(Stored data entries)
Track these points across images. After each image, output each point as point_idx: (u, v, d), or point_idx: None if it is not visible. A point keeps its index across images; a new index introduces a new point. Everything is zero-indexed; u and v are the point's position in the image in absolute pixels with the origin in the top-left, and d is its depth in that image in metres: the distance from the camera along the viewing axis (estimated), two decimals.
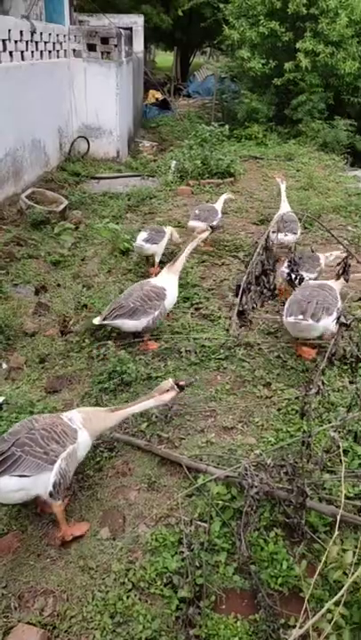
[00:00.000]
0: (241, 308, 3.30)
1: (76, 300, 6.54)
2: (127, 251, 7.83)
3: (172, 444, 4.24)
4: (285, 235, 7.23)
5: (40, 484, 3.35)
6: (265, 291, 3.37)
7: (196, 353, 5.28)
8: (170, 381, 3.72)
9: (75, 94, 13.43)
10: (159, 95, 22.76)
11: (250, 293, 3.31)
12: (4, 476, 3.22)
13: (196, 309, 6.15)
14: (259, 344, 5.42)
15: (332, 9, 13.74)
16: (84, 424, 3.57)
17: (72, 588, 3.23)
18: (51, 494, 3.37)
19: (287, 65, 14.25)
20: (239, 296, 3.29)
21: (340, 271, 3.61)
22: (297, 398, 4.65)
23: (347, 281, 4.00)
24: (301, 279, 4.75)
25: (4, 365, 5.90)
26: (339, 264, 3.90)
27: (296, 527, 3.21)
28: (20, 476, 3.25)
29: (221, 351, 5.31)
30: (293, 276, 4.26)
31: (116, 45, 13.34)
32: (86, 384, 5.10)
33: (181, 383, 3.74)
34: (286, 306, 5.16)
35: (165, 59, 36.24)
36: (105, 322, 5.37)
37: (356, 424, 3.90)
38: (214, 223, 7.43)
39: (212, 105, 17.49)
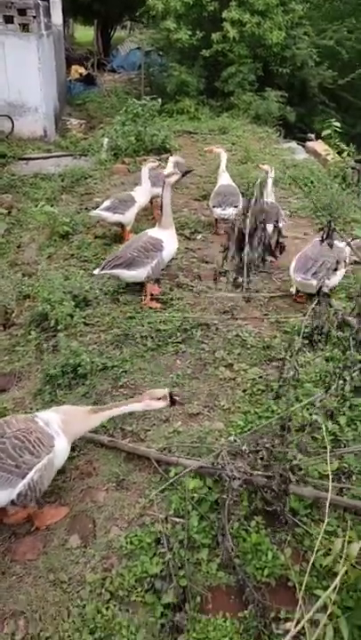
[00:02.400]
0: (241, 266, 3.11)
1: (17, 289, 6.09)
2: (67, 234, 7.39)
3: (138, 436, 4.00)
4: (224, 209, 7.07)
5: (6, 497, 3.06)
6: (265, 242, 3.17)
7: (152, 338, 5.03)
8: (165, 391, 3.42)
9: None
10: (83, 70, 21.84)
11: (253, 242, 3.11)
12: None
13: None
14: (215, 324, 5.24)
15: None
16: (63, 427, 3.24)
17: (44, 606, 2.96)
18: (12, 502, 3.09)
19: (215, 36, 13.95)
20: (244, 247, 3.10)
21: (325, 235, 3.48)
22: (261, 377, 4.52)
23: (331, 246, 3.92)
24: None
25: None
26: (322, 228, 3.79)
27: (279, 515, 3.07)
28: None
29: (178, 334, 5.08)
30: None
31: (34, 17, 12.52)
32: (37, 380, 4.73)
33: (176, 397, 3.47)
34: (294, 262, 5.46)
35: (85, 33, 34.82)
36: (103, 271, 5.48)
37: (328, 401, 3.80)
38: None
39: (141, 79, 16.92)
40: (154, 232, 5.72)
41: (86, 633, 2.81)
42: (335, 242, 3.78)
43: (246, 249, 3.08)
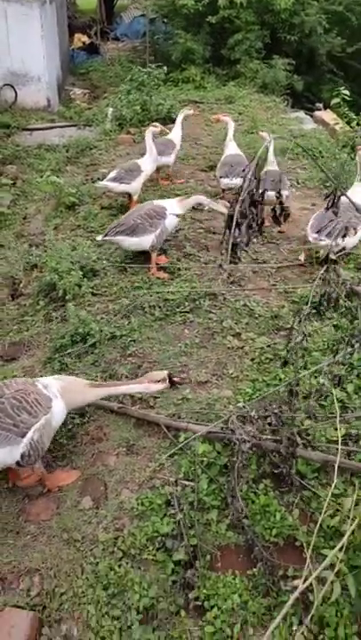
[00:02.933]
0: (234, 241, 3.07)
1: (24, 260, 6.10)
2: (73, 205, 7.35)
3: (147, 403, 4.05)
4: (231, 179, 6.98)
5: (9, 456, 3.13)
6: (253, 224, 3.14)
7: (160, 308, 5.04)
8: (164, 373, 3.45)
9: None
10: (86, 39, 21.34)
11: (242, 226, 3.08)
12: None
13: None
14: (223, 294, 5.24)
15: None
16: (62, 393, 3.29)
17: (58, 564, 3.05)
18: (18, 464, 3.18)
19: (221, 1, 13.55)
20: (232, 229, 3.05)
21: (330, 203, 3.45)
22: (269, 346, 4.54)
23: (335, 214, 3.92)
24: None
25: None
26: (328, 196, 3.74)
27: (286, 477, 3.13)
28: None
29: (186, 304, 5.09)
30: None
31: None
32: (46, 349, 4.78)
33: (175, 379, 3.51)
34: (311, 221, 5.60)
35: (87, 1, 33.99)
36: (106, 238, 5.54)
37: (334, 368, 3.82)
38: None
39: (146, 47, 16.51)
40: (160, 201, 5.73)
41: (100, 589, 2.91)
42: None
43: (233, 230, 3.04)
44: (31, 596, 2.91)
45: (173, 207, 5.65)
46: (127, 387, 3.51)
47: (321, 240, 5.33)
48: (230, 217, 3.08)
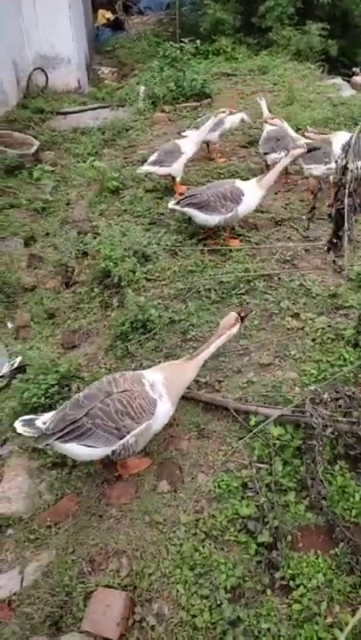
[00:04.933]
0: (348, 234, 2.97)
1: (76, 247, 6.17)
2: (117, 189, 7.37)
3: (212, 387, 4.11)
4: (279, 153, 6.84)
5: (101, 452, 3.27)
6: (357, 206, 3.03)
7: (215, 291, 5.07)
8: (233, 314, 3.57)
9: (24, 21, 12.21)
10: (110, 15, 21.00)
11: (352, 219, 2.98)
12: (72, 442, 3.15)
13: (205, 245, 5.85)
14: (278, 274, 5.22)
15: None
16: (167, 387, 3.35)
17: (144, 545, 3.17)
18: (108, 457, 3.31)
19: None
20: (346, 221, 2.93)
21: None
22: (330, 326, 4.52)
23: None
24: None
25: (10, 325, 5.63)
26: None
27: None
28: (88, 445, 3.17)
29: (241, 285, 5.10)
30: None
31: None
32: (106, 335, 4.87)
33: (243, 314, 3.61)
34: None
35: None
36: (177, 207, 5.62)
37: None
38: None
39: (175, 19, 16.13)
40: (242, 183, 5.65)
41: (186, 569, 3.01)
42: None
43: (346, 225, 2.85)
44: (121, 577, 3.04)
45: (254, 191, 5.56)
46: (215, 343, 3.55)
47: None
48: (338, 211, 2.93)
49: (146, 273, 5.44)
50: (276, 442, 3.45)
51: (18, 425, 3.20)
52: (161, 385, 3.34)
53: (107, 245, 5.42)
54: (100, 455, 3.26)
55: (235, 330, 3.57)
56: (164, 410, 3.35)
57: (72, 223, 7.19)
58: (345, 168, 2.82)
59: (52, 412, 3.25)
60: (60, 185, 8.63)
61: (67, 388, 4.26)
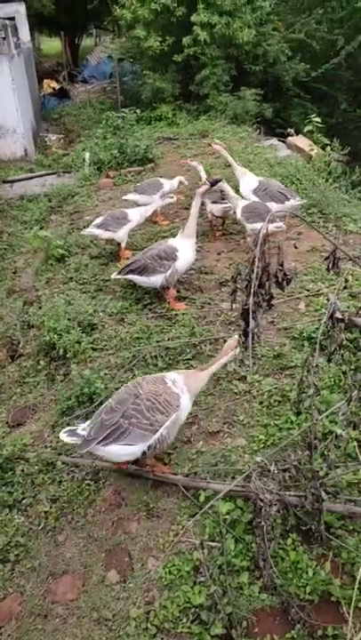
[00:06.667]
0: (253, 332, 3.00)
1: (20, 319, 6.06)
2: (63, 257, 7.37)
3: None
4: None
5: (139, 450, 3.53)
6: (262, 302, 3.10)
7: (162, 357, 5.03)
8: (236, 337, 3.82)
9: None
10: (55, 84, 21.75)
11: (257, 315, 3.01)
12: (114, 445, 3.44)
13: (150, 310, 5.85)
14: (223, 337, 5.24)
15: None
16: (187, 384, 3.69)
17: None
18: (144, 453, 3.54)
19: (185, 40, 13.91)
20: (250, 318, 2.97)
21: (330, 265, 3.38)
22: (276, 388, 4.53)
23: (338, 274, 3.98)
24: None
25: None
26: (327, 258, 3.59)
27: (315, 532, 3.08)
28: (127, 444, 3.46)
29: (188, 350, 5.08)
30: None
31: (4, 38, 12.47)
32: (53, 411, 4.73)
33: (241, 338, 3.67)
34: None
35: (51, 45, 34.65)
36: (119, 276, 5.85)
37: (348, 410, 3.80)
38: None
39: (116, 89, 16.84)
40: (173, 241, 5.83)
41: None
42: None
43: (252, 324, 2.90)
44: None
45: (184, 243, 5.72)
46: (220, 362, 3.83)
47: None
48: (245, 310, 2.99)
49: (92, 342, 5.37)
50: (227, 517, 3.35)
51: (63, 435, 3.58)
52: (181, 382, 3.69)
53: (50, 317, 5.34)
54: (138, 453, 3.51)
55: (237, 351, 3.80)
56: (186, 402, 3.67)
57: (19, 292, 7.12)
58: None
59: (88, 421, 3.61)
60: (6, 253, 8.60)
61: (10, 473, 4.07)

--

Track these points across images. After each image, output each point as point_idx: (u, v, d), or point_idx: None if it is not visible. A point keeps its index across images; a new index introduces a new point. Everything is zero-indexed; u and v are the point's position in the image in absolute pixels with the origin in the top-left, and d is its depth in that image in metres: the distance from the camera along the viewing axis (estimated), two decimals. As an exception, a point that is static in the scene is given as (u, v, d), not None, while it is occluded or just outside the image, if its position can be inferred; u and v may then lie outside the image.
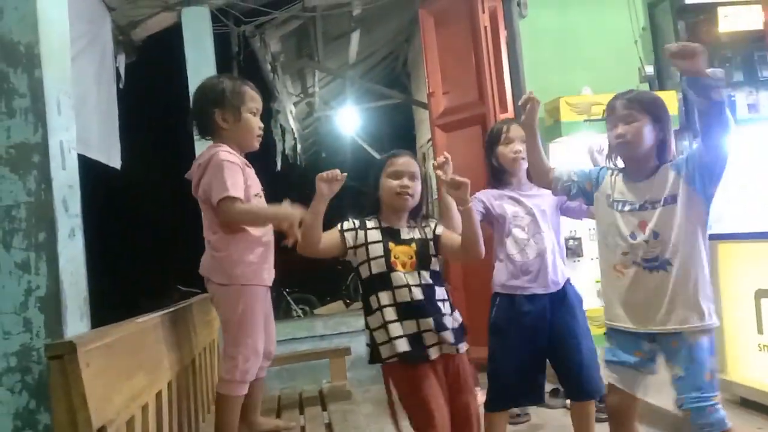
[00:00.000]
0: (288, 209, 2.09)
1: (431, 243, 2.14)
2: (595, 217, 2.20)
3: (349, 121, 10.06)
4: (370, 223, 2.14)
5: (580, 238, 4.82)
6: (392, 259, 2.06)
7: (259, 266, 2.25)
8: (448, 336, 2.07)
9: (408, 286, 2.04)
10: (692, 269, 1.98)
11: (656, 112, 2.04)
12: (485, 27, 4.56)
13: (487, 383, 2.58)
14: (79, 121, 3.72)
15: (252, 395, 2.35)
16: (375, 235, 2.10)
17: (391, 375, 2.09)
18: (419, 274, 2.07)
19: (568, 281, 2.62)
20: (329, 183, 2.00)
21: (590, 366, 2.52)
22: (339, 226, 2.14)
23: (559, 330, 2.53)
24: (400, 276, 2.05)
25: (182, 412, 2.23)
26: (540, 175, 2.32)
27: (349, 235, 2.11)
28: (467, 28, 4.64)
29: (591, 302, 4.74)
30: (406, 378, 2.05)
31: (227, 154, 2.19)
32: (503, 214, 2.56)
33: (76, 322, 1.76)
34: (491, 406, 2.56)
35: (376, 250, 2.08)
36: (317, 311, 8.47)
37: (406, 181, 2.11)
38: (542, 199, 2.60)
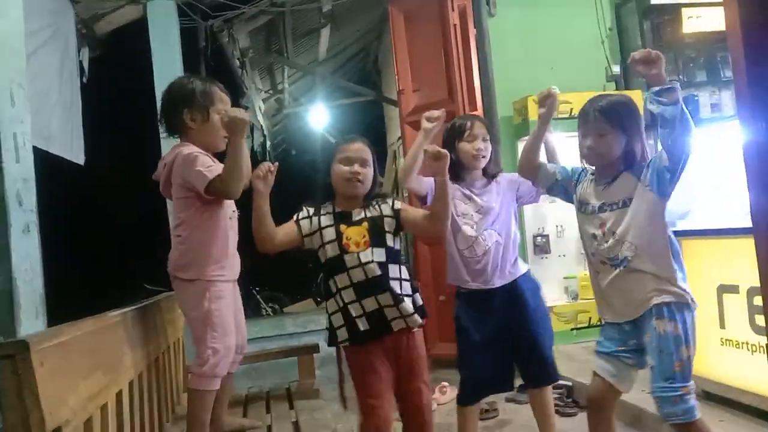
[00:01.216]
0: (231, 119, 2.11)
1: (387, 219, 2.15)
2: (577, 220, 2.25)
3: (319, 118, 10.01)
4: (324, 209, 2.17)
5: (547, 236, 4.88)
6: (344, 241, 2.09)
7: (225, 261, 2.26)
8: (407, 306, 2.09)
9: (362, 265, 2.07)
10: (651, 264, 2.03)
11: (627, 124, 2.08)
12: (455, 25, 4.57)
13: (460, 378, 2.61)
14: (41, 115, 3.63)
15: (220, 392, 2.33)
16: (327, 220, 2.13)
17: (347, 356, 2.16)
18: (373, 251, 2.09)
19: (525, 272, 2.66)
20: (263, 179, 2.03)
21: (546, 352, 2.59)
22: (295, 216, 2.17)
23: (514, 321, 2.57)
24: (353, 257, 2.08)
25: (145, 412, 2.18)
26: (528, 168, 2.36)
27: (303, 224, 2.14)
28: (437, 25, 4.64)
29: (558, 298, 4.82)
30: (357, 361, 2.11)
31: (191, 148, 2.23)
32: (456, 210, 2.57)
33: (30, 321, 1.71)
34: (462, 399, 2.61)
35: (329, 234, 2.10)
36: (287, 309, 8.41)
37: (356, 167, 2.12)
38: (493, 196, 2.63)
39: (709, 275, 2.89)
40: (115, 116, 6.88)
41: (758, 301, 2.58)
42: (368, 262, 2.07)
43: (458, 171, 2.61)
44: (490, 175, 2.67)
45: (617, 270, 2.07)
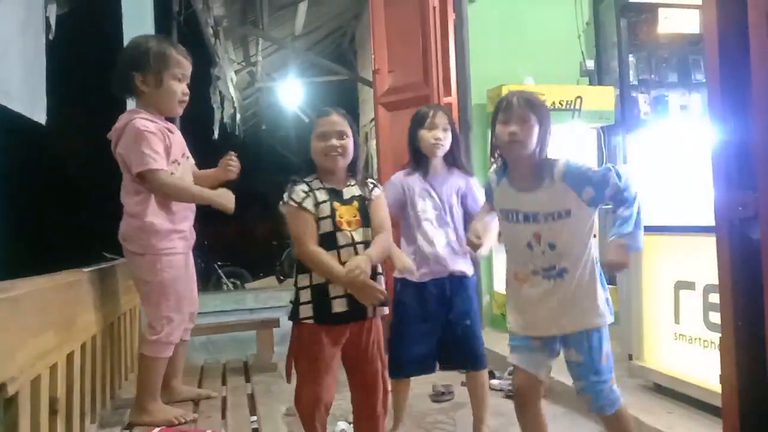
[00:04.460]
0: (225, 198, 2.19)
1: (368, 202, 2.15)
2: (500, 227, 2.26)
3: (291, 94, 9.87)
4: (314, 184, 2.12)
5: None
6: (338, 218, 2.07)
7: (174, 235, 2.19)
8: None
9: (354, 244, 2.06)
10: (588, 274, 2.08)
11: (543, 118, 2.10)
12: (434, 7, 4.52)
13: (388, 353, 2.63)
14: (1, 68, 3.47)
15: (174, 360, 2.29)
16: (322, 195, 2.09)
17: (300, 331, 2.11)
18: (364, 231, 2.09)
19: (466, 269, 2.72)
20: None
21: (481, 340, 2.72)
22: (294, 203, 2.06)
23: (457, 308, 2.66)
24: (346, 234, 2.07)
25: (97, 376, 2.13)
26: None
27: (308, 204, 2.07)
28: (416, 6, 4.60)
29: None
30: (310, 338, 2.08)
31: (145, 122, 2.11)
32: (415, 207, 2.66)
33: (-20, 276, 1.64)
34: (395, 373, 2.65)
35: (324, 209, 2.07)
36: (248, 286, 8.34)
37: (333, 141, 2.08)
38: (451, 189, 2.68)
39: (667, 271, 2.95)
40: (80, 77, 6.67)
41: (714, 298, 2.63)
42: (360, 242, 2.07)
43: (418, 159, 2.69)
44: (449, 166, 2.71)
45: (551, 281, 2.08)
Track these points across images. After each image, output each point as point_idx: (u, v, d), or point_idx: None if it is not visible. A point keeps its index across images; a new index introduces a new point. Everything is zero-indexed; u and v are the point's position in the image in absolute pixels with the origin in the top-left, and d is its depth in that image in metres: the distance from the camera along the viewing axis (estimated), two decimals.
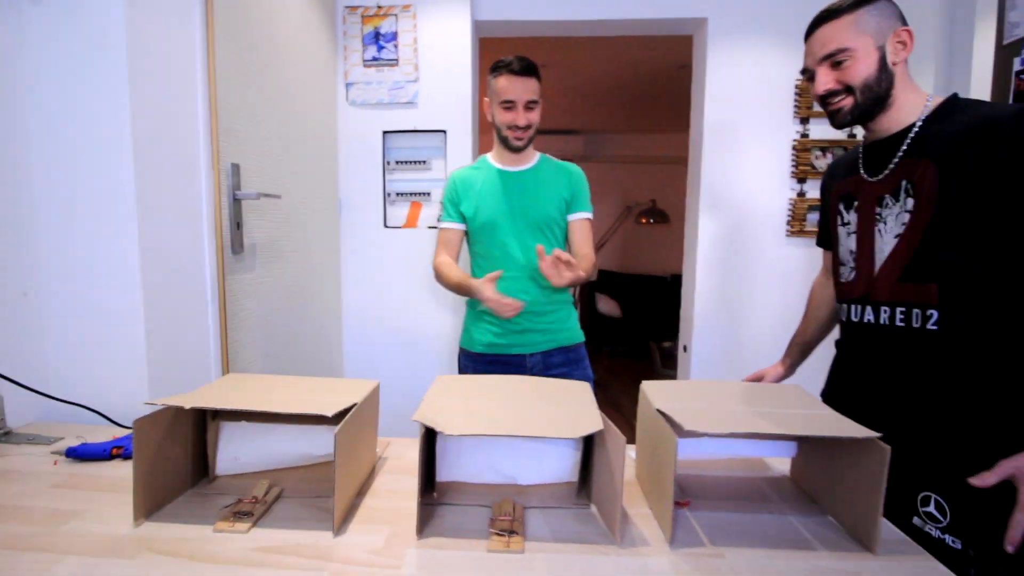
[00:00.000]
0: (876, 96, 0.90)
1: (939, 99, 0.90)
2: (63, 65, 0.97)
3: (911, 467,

▸ **Task requirements**: Among the records above, extract exactly the lines from the line with "5: (40, 484, 3.35)" to the line with "39: (212, 105, 17.49)", both lines included, and leave out the rest.

▸ **Written solution**:
5: (40, 484, 3.35)
6: (265, 291, 3.37)
7: (196, 353, 5.28)
8: (170, 381, 3.72)
9: (75, 94, 13.43)
10: (159, 95, 22.76)
11: (250, 293, 3.31)
12: (4, 476, 3.22)
13: (196, 309, 6.15)
14: (259, 344, 5.42)
15: (332, 9, 13.74)
16: (84, 424, 3.57)
17: (72, 588, 3.23)
18: (51, 494, 3.37)
19: (287, 65, 14.25)
20: (239, 296, 3.29)
21: (340, 271, 3.61)
22: (297, 398, 4.65)
23: (347, 281, 4.00)
24: (301, 279, 4.75)
25: (4, 365, 5.90)
26: (339, 264, 3.90)
27: (296, 527, 3.21)
28: (20, 476, 3.25)
29: (221, 351, 5.31)
30: (293, 276, 4.26)
31: (116, 45, 13.34)
32: (86, 384, 5.10)
33: (181, 383, 3.74)
34: (286, 306, 5.16)
35: (165, 59, 36.24)
36: (105, 322, 5.37)
37: (356, 424, 3.90)
38: (214, 223, 7.43)
39: (212, 105, 17.49)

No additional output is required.